_Problem statement:_ Return each entry below word for word, leaving out any image.

[Input]

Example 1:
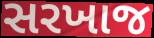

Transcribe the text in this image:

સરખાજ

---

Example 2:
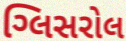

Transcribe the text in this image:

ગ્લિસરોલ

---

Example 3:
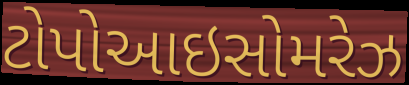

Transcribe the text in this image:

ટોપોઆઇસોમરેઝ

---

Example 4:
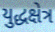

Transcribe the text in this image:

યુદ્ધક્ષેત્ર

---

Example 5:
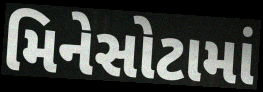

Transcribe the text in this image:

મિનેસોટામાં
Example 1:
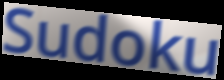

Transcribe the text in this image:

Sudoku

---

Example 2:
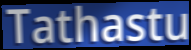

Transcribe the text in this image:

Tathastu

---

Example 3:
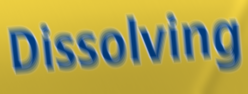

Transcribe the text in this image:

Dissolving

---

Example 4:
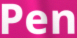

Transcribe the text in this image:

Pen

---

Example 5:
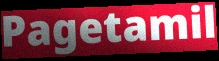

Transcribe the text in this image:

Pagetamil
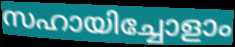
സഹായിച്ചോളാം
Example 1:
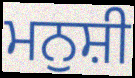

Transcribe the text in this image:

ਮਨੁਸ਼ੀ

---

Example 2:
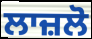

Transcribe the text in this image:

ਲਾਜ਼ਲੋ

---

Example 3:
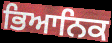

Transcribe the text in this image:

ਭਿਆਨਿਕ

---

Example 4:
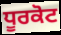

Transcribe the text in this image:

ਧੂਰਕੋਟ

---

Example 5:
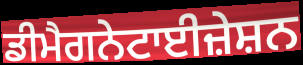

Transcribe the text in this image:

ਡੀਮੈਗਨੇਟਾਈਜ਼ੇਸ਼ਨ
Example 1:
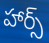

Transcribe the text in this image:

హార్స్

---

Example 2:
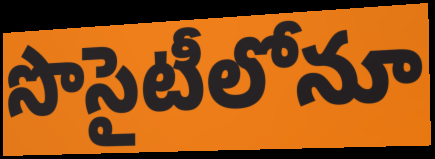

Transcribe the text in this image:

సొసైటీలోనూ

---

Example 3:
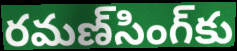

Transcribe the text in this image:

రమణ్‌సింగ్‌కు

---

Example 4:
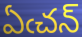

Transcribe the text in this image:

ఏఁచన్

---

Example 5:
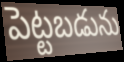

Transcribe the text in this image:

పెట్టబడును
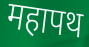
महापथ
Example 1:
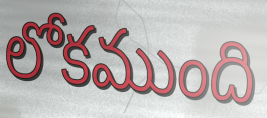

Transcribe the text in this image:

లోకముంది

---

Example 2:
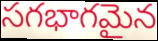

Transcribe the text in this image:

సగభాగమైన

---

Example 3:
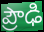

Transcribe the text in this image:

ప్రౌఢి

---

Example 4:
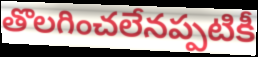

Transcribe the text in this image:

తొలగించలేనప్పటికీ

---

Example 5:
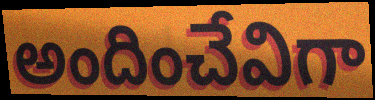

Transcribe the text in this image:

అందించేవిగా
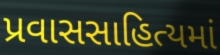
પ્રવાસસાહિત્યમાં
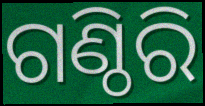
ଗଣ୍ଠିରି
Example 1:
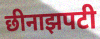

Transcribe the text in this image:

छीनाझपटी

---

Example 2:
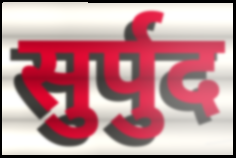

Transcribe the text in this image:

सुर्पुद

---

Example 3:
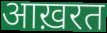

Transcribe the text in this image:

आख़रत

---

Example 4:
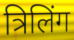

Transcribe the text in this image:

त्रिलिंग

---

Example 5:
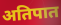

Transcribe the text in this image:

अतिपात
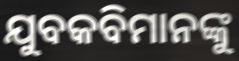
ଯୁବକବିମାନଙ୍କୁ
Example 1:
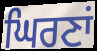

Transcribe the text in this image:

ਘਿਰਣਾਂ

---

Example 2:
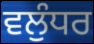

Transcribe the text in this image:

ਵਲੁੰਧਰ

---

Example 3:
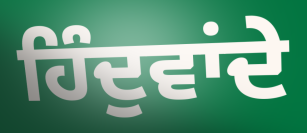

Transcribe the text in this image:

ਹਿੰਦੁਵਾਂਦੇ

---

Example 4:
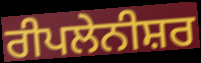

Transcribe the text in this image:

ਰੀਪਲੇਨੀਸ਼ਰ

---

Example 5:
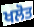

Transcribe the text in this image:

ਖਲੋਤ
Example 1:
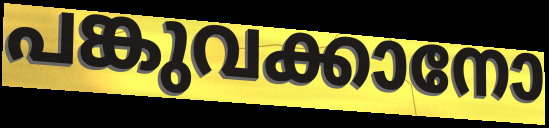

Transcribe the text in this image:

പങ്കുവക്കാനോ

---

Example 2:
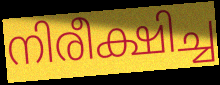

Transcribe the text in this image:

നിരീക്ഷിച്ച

[/Input]

_Output:_
Example 1:

Transcribe the text in this image:

સરખાજ

---

Example 2:

Transcribe the text in this image:

ગ્લિસરોલ

---

Example 3:

Transcribe the text in this image:

ટોપોઆઇસોમરેઝ

---

Example 4:

Transcribe the text in this image:

યુદ્ધક્ષેત્ર

---

Example 5:

Transcribe the text in this image:

મિનેસોટામાં
Example 1:

Transcribe the text in this image:

Sudoku

---

Example 2:

Transcribe the text in this image:

Tathastu

---

Example 3:

Transcribe the text in this image:

Dissolving

---

Example 4:

Transcribe the text in this image:

Pen

---

Example 5:

Transcribe the text in this image:

Pagetamil
സഹായിച്ചോളാം
Example 1:

Transcribe the text in this image:

ਮਨੁਸ਼ੀ

---

Example 2:

Transcribe the text in this image:

ਲਾਜ਼ਲੋ

---

Example 3:

Transcribe the text in this image:

ਭਿਆਨਿਕ

---

Example 4:

Transcribe the text in this image:

ਧੂਰਕੋਟ

---

Example 5:

Transcribe the text in this image:

ਡੀਮੈਗਨੇਟਾਈਜ਼ੇਸ਼ਨ
Example 1:

Transcribe the text in this image:

హార్స్

---

Example 2:

Transcribe the text in this image:

సొసైటీలోనూ

---

Example 3:

Transcribe the text in this image:

రమణ్‌సింగ్‌కు

---

Example 4:

Transcribe the text in this image:

ఏఁచన్

---

Example 5:

Transcribe the text in this image:

పెట్టబడును
महापथ
Example 1:

Transcribe the text in this image:

లోకముంది

---

Example 2:

Transcribe the text in this image:

సగభాగమైన

---

Example 3:

Transcribe the text in this image:

ప్రౌఢి

---

Example 4:

Transcribe the text in this image:

తొలగించలేనప్పటికీ

---

Example 5:

Transcribe the text in this image:

అందించేవిగా
પ્રવાસસાહિત્યમાં
ଗଣ୍ଠିରି
Example 1:

Transcribe the text in this image:

छीनाझपटी

---

Example 2:

Transcribe the text in this image:

सुर्पुद

---

Example 3:

Transcribe the text in this image:

आख़रत

---

Example 4:

Transcribe the text in this image:

त्रिलिंग

---

Example 5:

Transcribe the text in this image:

अतिपात
ଯୁବକବିମାନଙ୍କୁ
Example 1:

Transcribe the text in this image:

ਘਿਰਣਾਂ

---

Example 2:

Transcribe the text in this image:

ਵਲੁੰਧਰ

---

Example 3:

Transcribe the text in this image:

ਹਿੰਦੁਵਾਂਦੇ

---

Example 4:

Transcribe the text in this image:

ਰੀਪਲੇਨੀਸ਼ਰ

---

Example 5:

Transcribe the text in this image:

ਖਲੋਤ
Example 1:

Transcribe the text in this image:

പങ്കുവക്കാനോ

---

Example 2:

Transcribe the text in this image:

നിരീക്ഷിച്ച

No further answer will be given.